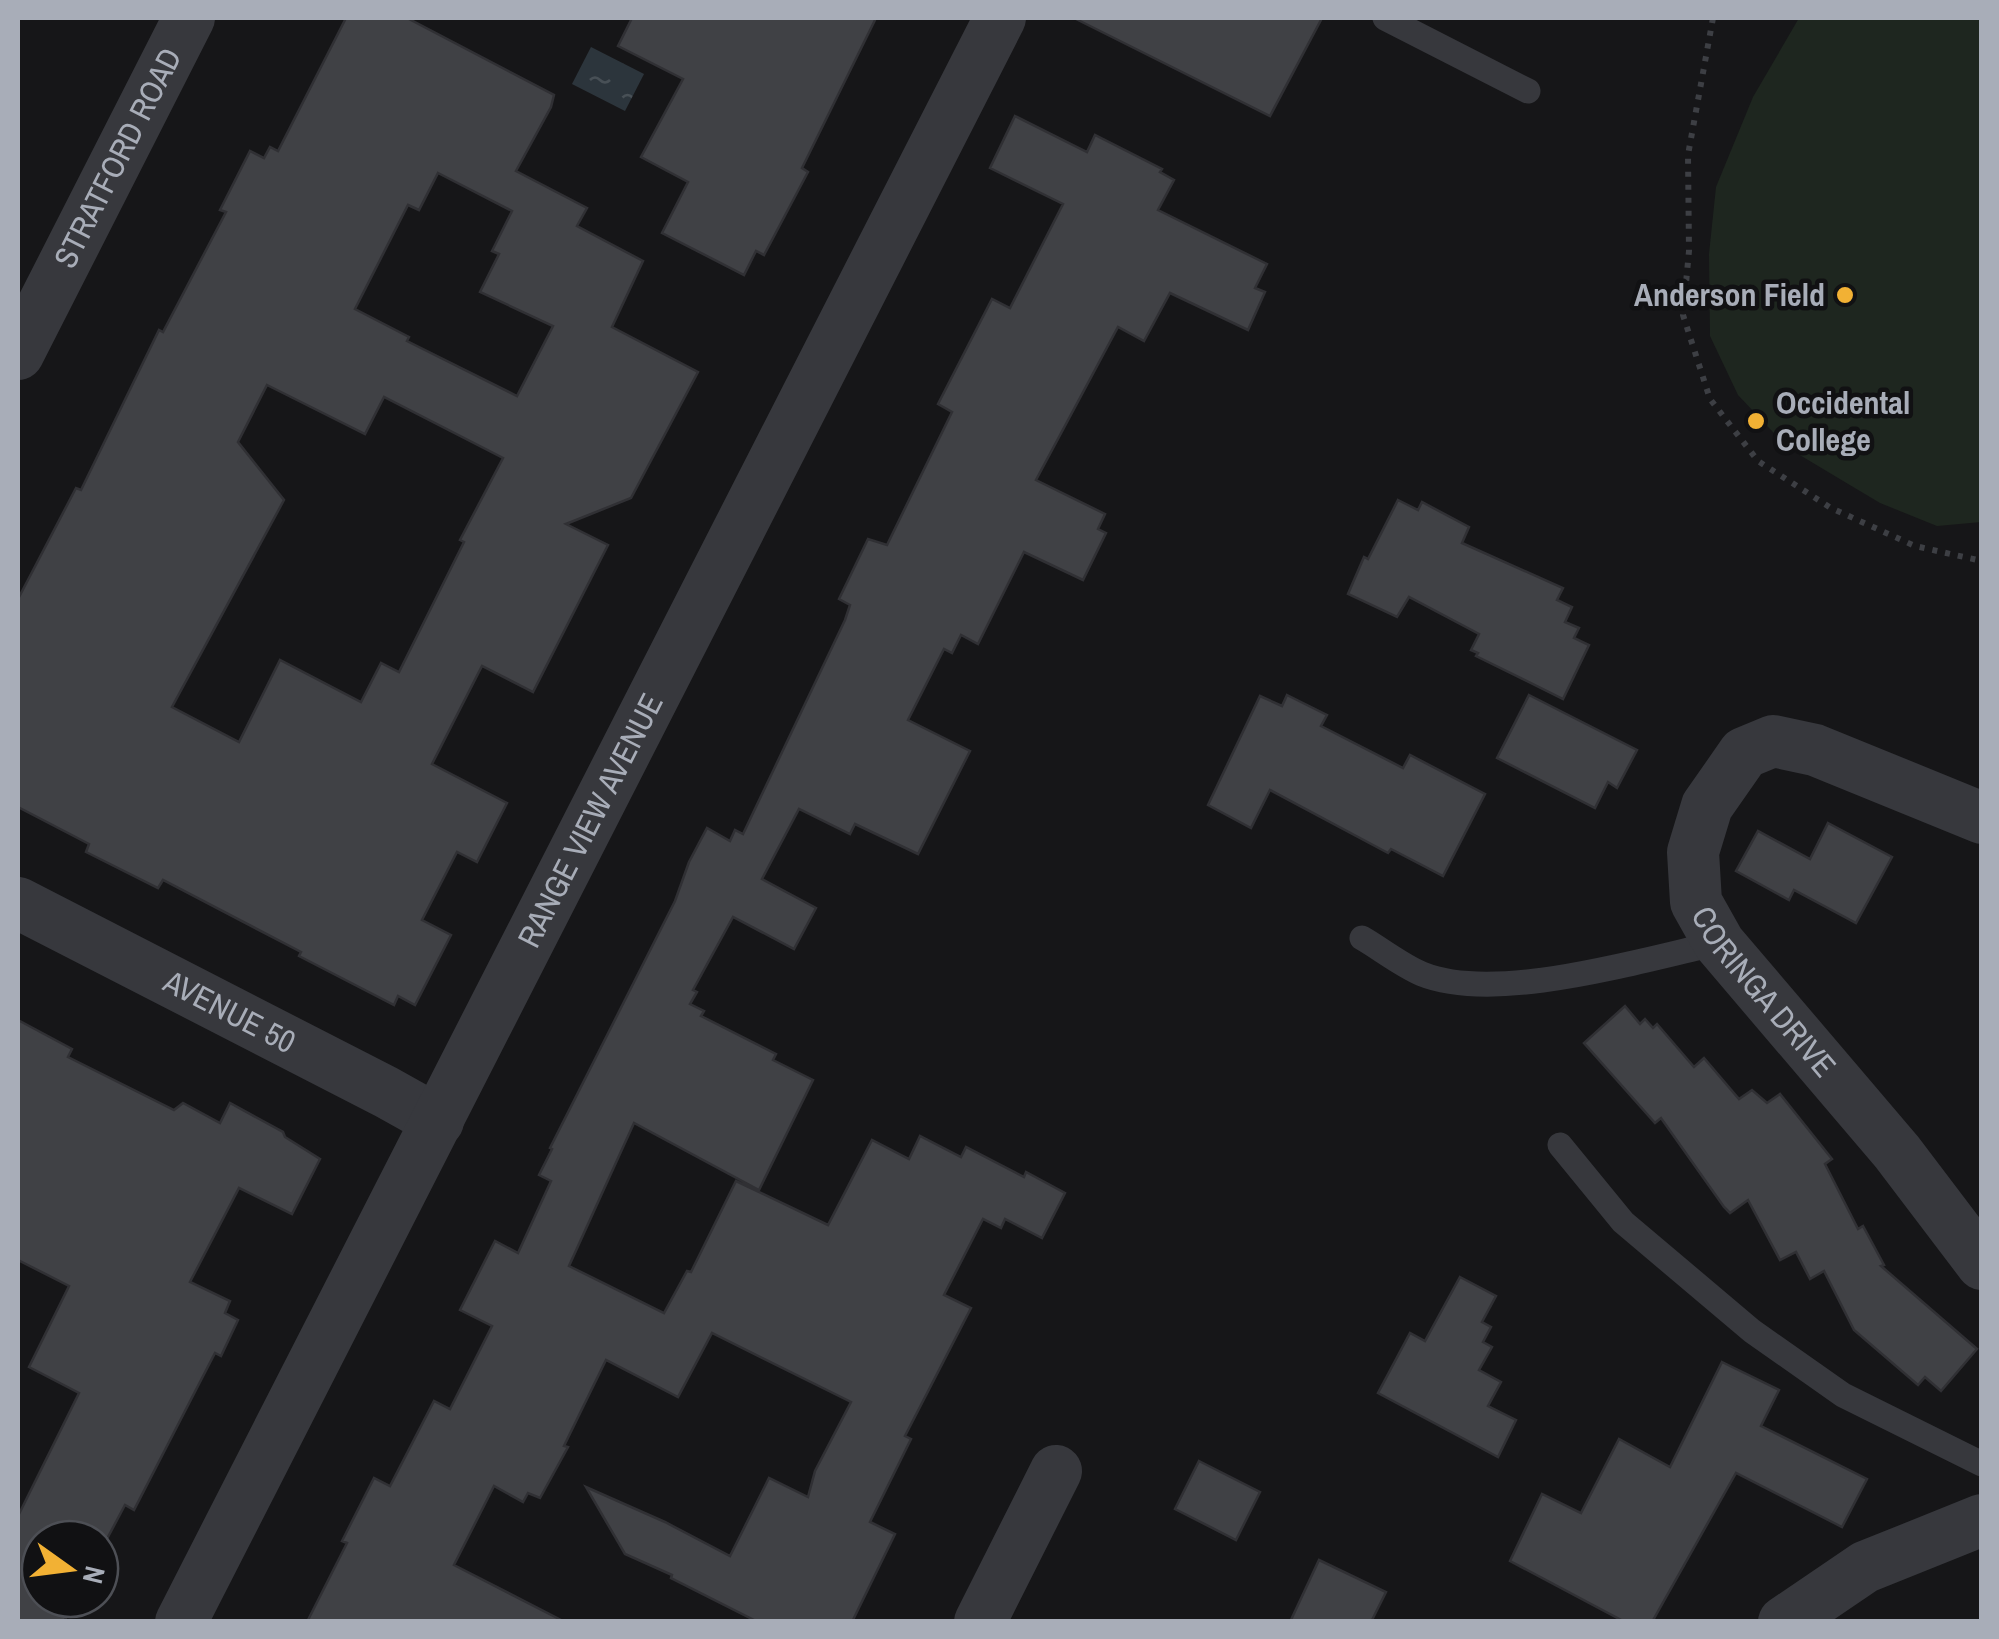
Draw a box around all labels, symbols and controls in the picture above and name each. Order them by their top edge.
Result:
street label: STRATFORD ROAD [43,40,191,275]
place label: Anderson Field [1634,273,1825,316]
marker: Anderson Field [1834,284,1856,306]
place label: Occidental College [1776,381,1910,461]
marker: Occidental College [1745,410,1767,432]
street label: RANGE VIEW AVENUE [507,686,673,955]
street label: CORINGA DRIVE [1682,898,1846,1086]
street label: AVENUE 50 [156,959,303,1063]
north arrow [20,1519,120,1619]
text: N [74,1562,115,1588]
# # #
Write all the entries again word for word, minus the pictures.

ANSWER SECTION ::
Draw a box around all labels, symbols and controls in the picture above and name each. Order them by their top edge.
Result:
street label: STRATFORD ROAD [43,40,191,275]
place label: Anderson Field [1634,273,1825,316]
marker: Anderson Field [1834,284,1856,306]
place label: Occidental College [1776,381,1910,461]
marker: Occidental College [1745,410,1767,432]
street label: RANGE VIEW AVENUE [507,686,673,955]
street label: CORINGA DRIVE [1682,898,1846,1086]
street label: AVENUE 50 [156,959,303,1063]
north arrow [20,1519,120,1619]
text: N [74,1562,115,1588]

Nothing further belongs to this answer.